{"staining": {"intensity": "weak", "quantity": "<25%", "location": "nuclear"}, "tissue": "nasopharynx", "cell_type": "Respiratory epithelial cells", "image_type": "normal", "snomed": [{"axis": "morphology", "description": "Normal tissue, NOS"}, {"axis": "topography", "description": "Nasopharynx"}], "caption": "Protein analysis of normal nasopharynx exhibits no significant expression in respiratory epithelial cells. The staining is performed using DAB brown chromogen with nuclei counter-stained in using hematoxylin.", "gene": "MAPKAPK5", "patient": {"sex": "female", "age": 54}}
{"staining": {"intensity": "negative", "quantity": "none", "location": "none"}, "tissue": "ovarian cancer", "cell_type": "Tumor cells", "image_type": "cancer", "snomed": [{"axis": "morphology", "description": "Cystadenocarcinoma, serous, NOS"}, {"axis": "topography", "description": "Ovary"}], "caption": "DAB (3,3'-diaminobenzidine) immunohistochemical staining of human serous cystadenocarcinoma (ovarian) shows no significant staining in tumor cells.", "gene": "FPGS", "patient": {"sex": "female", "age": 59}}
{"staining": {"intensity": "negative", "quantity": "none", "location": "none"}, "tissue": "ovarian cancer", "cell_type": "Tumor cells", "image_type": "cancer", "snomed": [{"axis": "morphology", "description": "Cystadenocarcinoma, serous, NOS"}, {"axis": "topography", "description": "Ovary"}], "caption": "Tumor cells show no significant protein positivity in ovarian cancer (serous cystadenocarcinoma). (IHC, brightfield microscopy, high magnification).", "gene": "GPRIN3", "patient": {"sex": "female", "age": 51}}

┄┄┄┄┄┄┄┄┄┄┄┄┄┄┄┄┄┄┄┄

How to complete this task: Take the line that holds "(3,3'-diaminobenzidine) immunohistochemical staining" as the first and the last line of the material as the final one. Print that span exactly, both ends included.

Solution to the problem:
{"staining": {"intensity": "negative", "quantity": "none", "location": "none"}, "tissue": "ovarian cancer", "cell_type": "Tumor cells", "image_type": "cancer", "snomed": [{"axis": "morphology", "description": "Cystadenocarcinoma, serous, NOS"}, {"axis": "topography", "description": "Ovary"}], "caption": "DAB (3,3'-diaminobenzidine) immunohistochemical staining of human serous cystadenocarcinoma (ovarian) shows no significant staining in tumor cells.", "gene": "FPGS", "patient": {"sex": "female", "age": 59}}
{"staining": {"intensity": "negative", "quantity": "none", "location": "none"}, "tissue": "ovarian cancer", "cell_type": "Tumor cells", "image_type": "cancer", "snomed": [{"axis": "morphology", "description": "Cystadenocarcinoma, serous, NOS"}, {"axis": "topography", "description": "Ovary"}], "caption": "Tumor cells show no significant protein positivity in ovarian cancer (serous cystadenocarcinoma). (IHC, brightfield microscopy, high magnification).", "gene": "GPRIN3", "patient": {"sex": "female", "age": 51}}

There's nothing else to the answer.